Remembering Kees Westermann and his impact on the HHT community
In memoriam, Kees Westermann
In February this year, Kees Westermann passed away quite unexpectedly, at the age of 85 years.
Kees started to work in the St. Antonius Hospital in Utrecht / Nieuwegein (the Netherlands) as a pulmonologist in 1978. He was a passionate pulmonologist, with a broad interest, much more than only medical issues. He was a social man and on almost every subject, he had a story to tell. At the end of the eighties, he became interested in HHT and more and more HHT patients came to the St. Antonius Hospital. He visited Bob White, who brought him in contact with Cure HHT, at that time under the name ‘International HHT Foundation Inc.’. With his enthusiasm, Kees managed to form a multidisciplinary team for HHT at the beginning of the nineties, which was actually the start of the HHT Center of the St. Antonius Hospital, currently the only recognized HHT Center in the Netherlands. Kees was part of the small international group of pioneers in HHT care and research, amongst them Bob White, Peter Terry, Doug Marchuk, Michelle Letarte, Henri Plauchu, Elisabetta Buscarini, Paul Vase, Mike Hughes, and Claire Shovlin. He joined the very first international HHT Conference in Edinburgh in 1996 and organized the second one, in 1997, in Curacao. He also organized the international conference in 2003 in Bonaire, for a much larger group than in 1997. He belonged to the first members of the Global Research and Medical Advisory Board of Cure HHT.

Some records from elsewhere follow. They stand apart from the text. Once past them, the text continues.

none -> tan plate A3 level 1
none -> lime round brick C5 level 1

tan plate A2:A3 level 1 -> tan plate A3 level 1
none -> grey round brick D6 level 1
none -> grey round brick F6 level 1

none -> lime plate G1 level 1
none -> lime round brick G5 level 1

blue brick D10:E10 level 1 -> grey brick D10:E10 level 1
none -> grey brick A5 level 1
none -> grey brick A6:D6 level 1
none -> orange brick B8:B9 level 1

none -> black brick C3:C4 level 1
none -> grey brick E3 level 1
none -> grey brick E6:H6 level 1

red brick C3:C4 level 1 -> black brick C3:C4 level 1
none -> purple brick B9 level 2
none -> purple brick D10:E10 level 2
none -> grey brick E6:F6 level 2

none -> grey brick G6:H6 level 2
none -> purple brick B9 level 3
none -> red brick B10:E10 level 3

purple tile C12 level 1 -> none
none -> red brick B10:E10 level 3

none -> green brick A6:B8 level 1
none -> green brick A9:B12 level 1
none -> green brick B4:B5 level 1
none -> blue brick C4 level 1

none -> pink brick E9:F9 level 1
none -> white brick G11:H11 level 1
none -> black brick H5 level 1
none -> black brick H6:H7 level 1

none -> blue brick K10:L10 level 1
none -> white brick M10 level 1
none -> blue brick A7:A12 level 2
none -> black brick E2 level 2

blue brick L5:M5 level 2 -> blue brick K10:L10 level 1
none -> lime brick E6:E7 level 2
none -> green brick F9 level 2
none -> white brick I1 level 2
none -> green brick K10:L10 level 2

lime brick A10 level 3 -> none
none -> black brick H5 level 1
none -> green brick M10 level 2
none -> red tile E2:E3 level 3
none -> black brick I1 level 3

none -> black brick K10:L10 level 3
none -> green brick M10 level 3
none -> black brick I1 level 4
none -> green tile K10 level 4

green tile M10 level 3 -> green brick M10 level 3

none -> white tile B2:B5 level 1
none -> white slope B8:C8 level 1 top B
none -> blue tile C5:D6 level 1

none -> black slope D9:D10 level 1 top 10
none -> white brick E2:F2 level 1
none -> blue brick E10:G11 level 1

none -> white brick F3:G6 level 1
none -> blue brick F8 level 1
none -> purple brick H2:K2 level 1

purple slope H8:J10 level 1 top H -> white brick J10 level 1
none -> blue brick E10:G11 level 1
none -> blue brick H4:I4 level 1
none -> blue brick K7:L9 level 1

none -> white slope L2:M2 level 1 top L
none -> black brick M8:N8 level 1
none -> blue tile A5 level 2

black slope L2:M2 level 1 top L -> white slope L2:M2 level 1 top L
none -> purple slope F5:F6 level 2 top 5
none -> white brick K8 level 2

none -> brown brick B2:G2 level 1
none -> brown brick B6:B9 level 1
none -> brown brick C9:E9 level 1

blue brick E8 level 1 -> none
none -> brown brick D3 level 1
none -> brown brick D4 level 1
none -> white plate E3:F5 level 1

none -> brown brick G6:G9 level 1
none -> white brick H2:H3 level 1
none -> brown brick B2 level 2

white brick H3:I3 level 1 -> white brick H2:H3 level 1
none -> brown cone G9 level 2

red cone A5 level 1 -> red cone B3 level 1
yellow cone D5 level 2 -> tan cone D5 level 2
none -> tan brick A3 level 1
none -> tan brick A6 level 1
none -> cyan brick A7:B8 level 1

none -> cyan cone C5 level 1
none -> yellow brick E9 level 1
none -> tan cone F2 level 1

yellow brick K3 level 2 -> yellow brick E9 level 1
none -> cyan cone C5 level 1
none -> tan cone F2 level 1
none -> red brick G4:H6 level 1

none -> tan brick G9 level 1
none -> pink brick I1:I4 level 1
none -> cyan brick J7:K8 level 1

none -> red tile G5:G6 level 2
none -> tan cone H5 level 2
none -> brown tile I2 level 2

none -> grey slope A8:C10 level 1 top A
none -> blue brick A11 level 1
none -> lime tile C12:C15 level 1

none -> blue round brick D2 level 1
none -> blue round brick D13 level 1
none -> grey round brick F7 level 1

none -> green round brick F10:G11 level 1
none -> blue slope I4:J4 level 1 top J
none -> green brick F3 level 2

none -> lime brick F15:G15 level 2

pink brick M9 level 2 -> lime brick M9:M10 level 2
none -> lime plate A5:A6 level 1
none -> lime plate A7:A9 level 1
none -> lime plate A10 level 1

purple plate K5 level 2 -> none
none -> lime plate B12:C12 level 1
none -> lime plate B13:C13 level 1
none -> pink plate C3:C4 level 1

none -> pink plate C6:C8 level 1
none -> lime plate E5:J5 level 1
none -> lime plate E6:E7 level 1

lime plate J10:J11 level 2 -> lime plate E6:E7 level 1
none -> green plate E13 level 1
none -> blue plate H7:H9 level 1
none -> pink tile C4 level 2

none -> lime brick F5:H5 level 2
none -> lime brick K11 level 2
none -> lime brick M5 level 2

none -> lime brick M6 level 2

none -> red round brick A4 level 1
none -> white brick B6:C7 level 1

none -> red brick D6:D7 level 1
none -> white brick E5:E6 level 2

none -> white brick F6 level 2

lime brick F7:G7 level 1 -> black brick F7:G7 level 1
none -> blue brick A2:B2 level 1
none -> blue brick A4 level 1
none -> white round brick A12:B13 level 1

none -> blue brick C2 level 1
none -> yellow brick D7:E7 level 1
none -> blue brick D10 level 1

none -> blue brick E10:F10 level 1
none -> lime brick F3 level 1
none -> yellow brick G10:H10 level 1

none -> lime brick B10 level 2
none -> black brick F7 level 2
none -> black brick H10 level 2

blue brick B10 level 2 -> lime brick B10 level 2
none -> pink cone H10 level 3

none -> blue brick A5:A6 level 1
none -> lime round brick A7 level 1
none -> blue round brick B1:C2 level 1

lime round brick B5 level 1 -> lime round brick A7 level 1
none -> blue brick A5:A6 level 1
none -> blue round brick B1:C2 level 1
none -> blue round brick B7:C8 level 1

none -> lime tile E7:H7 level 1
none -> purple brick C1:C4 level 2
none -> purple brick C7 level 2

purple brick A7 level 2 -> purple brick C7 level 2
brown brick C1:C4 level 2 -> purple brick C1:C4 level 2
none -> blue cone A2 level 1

He performed clinical research in the St. Antonius Hospital and for molecular-biological research, he started collaboration with the team of prof. Christine Mummery – a collaboration that still exists. He was involved in the start of a patient organization in the Netherlands in the nineties. When he retired in 2003, he was awarded knight in the Order of the Netherlands Lion, because of all his efforts for the Dutch patients with HHT.
After his retirement, he continued working for the HHT Center for more than 10 years– mostly in research activities and communication. Last but not least: every year he organized a meeting of the HHT team (inclusive of the researchers from the LUMC) on his island in Loosdrecht.
The HHT team of the St. Antonius Hospital is thankful for all Kees has done for the HHT Center and the patients with HHT. We will miss him, and our thoughts go to the relatives of Kees: we wish them strength.